In Milwaukee, you get immediate adjacency to downtown or a five-minute drive across the Hoan Bridge to downtown. And we’re rolling out the red carpet with our Milwaukee Cruise Collaborative.
She says Visit Milwaukee, the city’s convention and visitor bureau is typically there to greet every single passenger off the ship to hand out Milwaukee collateral, such as pins, maps, and calendars, showcasing the variety of things to do while they are in town and some maps and an event calendar of what’s going on while they’re in town.
This influx of tourism, of course, causes a ripple effect on the local economy.
Although it’s a cruise, as a turnaround location, this means more travelers flying into and out of Milwaukee Mitchell International airport. It also means visitors have the option of spending even more time in the city as passengers both embarking and debarking may extend their stays in Milwaukee – bringing more business for hotels, restaurants, and cultural attractions.
This is Milwaukee’s network this summer. Image: OAG.
What’s on the horizon?
While Port Milwaukee and the Milwaukee Cruise Collaborative are realizing their goal of attracting more cruises to the city, they are not slowing their efforts.
With the anticipated continued influx of new cruise lines, expeditions, and passengers, the Port plans to continue to invest in its South Shore property, exploring ideas such as a new welcome center for cruise ships docking in Milwaukee, bringing a range of new entertainment and tourism features.

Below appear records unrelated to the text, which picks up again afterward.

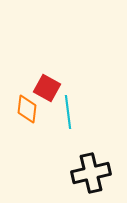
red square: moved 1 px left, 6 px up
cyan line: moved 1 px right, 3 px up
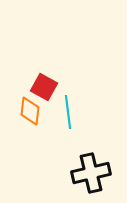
red square: moved 3 px left, 1 px up
orange diamond: moved 3 px right, 2 px down
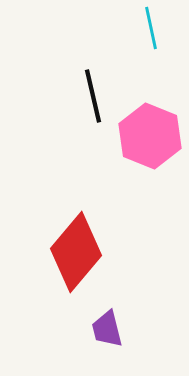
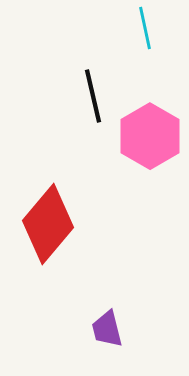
cyan line: moved 6 px left
pink hexagon: rotated 8 degrees clockwise
red diamond: moved 28 px left, 28 px up
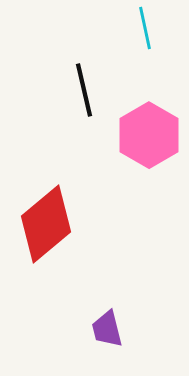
black line: moved 9 px left, 6 px up
pink hexagon: moved 1 px left, 1 px up
red diamond: moved 2 px left; rotated 10 degrees clockwise
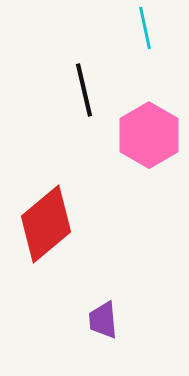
purple trapezoid: moved 4 px left, 9 px up; rotated 9 degrees clockwise
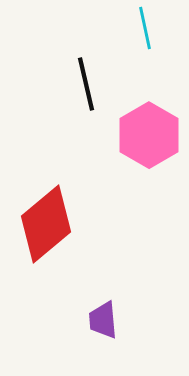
black line: moved 2 px right, 6 px up
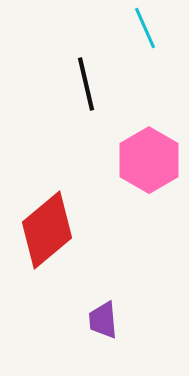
cyan line: rotated 12 degrees counterclockwise
pink hexagon: moved 25 px down
red diamond: moved 1 px right, 6 px down
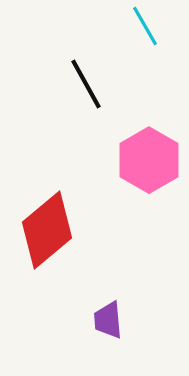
cyan line: moved 2 px up; rotated 6 degrees counterclockwise
black line: rotated 16 degrees counterclockwise
purple trapezoid: moved 5 px right
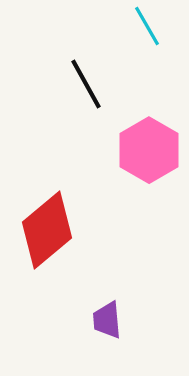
cyan line: moved 2 px right
pink hexagon: moved 10 px up
purple trapezoid: moved 1 px left
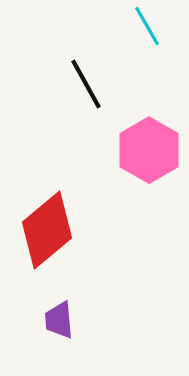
purple trapezoid: moved 48 px left
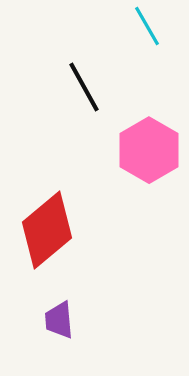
black line: moved 2 px left, 3 px down
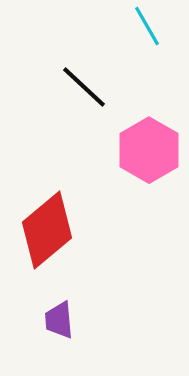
black line: rotated 18 degrees counterclockwise
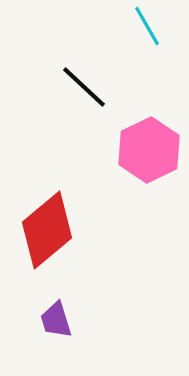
pink hexagon: rotated 4 degrees clockwise
purple trapezoid: moved 3 px left; rotated 12 degrees counterclockwise
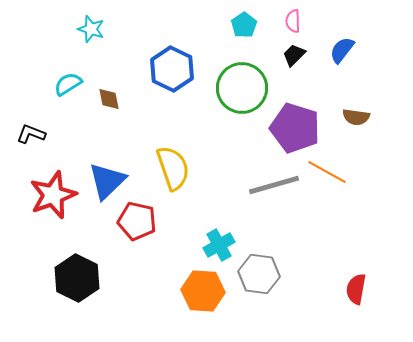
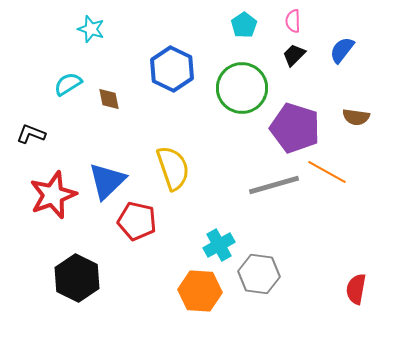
orange hexagon: moved 3 px left
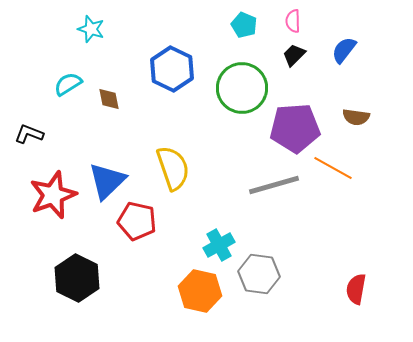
cyan pentagon: rotated 15 degrees counterclockwise
blue semicircle: moved 2 px right
purple pentagon: rotated 21 degrees counterclockwise
black L-shape: moved 2 px left
orange line: moved 6 px right, 4 px up
orange hexagon: rotated 9 degrees clockwise
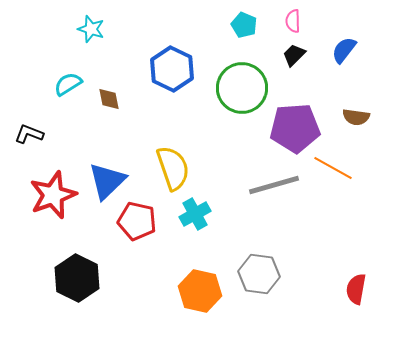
cyan cross: moved 24 px left, 31 px up
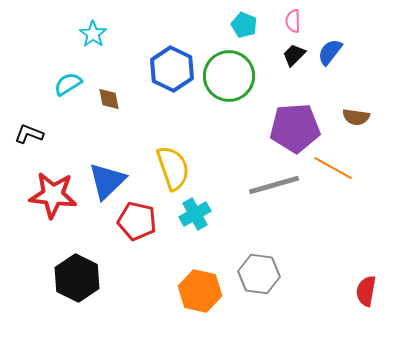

“Our plans are still very much in the making, and we are hoping that with the return of the cruise season in 2022, we’re going to see a lot more of that public-private interest come to bear for our long-term plans with the landside development commensurate with the maritime infrastructure,” Tindall-Shlicht said.
In turn, those future investments are sure to pay dividends in the form of more passengers flying to and from MKE as cruisers explore the Great Lakes, a gem that won’t be “hidden” for much longer.